* **Çalışma soruları**
1. Yapboz deneyi metninde "TAMAMLANAMAYAN PUZZLE" ile "tamamlamaya devam ettiler." arasındaki kısmı, iki uç da dahil, harfi harfine aktarır mısınız?
2. Yapboz deneyi metnini son cümlesinin ardından kaldığı yerden devam ettirir misiniz?
== Okuma metni
TAMAMLANAMAYAN PUZZLE
Zeigarnik deneylerinden altmış yıl sonra, Kenneth McGraw, deneye katılan deneklerden belli bir ödül karşılığında olmak üzere zor bir yapbozu yapmalarını istedi. Deney başladıktan belli bir süre sonra hiç kimseye, yapbozu tamamlamasına fırsat verilmedi ve deneyin bittiği söylendi. Ancak deneklere, yapbozları tamamlamadıkları halde ücretleri ödendi. Deneyi tertipleyen uzmanlar, deneyin yapıldığı ortamdan ayrıldılar. Ancak deney, asıl bundan sonra başlıyordu. Deneye katılanların büyük çoğunluğu, kendilerinden istenmediği halde, deneyin yapıldığı ortamda kalarak yapbozu tamamlamaya devam ettiler.
====
== Çıkarılan kayıtlar
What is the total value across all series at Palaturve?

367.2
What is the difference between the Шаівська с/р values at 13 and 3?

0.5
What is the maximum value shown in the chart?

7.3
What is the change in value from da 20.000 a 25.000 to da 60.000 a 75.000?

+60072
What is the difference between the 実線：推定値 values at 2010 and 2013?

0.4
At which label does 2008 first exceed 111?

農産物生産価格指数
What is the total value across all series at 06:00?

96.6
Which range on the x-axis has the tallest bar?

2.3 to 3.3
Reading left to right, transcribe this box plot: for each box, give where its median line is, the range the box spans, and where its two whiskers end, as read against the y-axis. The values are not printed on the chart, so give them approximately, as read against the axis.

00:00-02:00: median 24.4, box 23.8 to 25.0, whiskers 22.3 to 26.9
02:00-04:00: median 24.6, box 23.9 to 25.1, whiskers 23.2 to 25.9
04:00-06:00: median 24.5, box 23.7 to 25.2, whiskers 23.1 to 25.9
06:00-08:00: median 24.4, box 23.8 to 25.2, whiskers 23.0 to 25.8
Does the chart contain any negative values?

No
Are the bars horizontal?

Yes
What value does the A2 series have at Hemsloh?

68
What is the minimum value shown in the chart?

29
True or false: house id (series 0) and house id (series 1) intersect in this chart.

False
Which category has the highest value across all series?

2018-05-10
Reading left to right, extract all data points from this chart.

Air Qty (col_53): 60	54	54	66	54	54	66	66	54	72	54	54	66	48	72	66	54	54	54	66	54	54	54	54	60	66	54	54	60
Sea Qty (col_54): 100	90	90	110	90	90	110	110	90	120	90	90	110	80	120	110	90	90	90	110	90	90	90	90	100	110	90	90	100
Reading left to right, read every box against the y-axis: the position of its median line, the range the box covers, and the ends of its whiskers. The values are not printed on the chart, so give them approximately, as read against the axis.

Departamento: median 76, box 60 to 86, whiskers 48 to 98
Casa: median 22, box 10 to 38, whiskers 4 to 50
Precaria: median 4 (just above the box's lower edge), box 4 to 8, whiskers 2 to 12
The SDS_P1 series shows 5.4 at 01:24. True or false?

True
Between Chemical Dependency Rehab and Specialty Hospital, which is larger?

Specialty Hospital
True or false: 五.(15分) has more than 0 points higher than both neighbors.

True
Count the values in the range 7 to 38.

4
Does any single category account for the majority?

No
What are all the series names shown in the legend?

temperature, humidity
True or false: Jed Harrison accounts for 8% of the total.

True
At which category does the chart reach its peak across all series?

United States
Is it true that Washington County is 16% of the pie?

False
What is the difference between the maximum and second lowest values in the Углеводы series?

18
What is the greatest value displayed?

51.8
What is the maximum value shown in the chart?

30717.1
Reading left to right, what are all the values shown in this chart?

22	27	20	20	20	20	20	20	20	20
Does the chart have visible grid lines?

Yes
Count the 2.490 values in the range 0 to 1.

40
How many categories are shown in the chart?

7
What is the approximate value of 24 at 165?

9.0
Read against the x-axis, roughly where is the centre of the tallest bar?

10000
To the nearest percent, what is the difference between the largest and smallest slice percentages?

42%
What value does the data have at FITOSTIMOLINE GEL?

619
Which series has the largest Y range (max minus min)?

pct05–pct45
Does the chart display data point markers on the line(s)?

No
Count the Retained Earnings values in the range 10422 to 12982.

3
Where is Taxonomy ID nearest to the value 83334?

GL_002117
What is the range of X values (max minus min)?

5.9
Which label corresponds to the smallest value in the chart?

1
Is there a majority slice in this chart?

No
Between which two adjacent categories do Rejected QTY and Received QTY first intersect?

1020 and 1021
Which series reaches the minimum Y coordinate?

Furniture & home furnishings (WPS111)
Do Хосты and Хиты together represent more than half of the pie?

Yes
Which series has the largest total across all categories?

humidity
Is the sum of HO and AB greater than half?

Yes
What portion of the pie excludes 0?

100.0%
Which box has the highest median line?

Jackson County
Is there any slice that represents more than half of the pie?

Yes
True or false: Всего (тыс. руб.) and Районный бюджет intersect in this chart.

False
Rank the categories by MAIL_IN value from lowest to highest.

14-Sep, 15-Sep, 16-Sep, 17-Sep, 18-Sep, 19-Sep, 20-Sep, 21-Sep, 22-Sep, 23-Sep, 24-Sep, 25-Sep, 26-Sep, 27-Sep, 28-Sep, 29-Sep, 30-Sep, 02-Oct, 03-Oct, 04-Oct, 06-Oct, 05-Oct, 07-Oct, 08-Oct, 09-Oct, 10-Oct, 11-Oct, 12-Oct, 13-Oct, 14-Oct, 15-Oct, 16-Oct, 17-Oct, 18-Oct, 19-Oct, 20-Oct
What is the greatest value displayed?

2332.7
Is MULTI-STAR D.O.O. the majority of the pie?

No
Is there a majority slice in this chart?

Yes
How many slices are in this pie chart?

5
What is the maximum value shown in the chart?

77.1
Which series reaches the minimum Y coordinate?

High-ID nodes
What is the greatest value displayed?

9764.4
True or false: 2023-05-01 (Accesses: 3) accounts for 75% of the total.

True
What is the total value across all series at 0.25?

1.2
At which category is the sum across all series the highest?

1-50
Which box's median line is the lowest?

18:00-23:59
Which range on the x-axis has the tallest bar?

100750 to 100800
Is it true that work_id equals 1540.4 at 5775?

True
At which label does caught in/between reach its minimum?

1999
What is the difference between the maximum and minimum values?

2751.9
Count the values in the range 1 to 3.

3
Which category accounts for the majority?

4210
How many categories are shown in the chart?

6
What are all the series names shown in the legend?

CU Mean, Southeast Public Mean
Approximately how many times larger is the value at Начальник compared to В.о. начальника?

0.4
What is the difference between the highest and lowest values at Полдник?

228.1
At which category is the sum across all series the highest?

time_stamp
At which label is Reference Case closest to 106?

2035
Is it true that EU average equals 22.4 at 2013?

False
====
* **Yazılı cevaplar**
1.
TAMAMLANAMAYAN PUZZLE
Zeigarnik deneylerinden altmış yıl sonra, Kenneth McGraw, deneye katılan deneklerden belli bir ödül karşılığında olmak üzere zor bir yapbozu yapmalarını istedi. Deney başladıktan belli bir süre sonra hiç kimseye, yapbozu tamamlamasına fırsat verilmedi ve deneyin bittiği söylendi. Ancak deneklere, yapbozları tamamlamadıkları halde ücretleri ödendi. Deneyi tertipleyen uzmanlar, deneyin yapıldığı ortamdan ayrıldılar. Ancak deney, asıl bundan sonra başlıyordu. Deneye katılanların büyük çoğunluğu, kendilerinden istenmediği halde, deneyin yapıldığı ortamda kalarak yapbozu tamamlamaya devam ettiler.

2.
Geçmiş dönemde, okuldayken, çözdüğümüz problemlerden çok, çözemediklerimiz akıllarımızda kalmır. Kısacası geçmiş dönemde planlayıp da gerçekleştiremediğimiz projelerimize ait başarısızlıklar bize, Zeigarnik Etkisi olarak ve "keşke" şeklinde geri döner. Peki, Zeigarnik Etkisi, diğer her zihin faaliyetleri gibi, insanoğluna ne tür bir fayda sağlar?
ZEİGARNİK VE SORUMLULUK DUYGUSU
Sorumluluk duygusu, beynimizin düşünen kısmına ait değildir. Bunun da anlamı, sorumluluk denen mekanizma, genellikle, düşündüğümüz için değil, limbik sistem (beynimizde, duygu sistemimizin olduğu bölüm) tarafından gönderilen elektrik sinyalleriyle, düşünen beynimizin (prefrontal lop) uyarılması ve harekete geçmemiz şeklinde gündeme gelmektedir.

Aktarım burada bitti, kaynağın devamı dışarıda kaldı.